### [Supplied data]
========

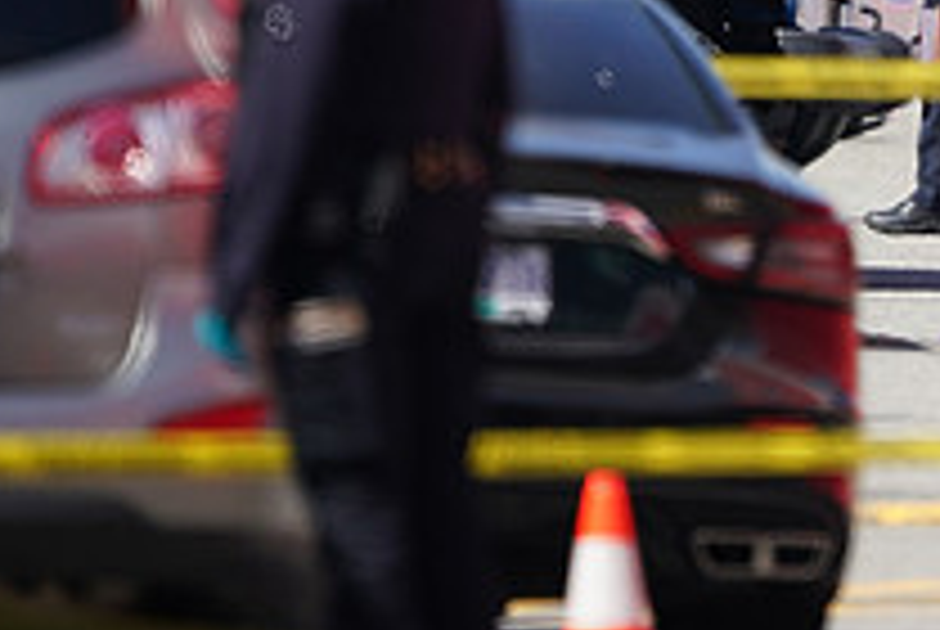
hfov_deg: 0.9
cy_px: -218
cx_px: 994
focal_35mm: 2328
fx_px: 60872
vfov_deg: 0.6
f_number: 5.6
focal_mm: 840
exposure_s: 1/1600
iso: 640
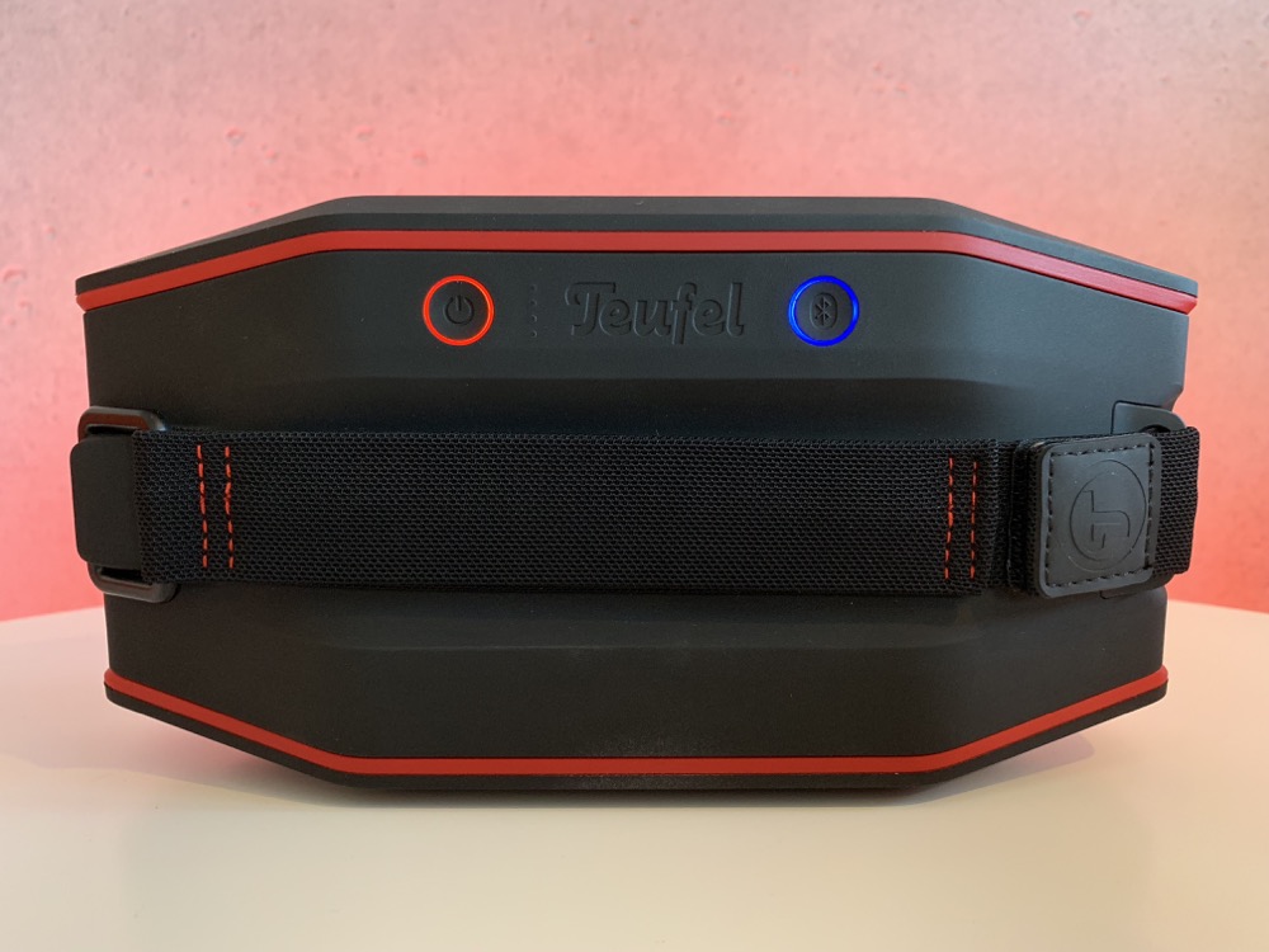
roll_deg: +0.0
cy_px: 476
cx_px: 634
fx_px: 953
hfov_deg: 67.3
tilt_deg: -9.2
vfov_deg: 53.1
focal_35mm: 26
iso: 400
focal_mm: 4.25
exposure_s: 1/59
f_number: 1.8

========

### [The problem]
Each line from the beginning of the entries up to and including the one containing "focal_mm: 4.25" must be restated exactly. Pictures are to be left out.

### [Problem solution]
hfov_deg: 0.9
cy_px: -218
cx_px: 994
focal_35mm: 2328
fx_px: 60872
vfov_deg: 0.6
f_number: 5.6
focal_mm: 840
exposure_s: 1/1600
iso: 640
roll_deg: +0.0
cy_px: 476
cx_px: 634
fx_px: 953
hfov_deg: 67.3
tilt_deg: -9.2
vfov_deg: 53.1
focal_35mm: 26
iso: 400
focal_mm: 4.25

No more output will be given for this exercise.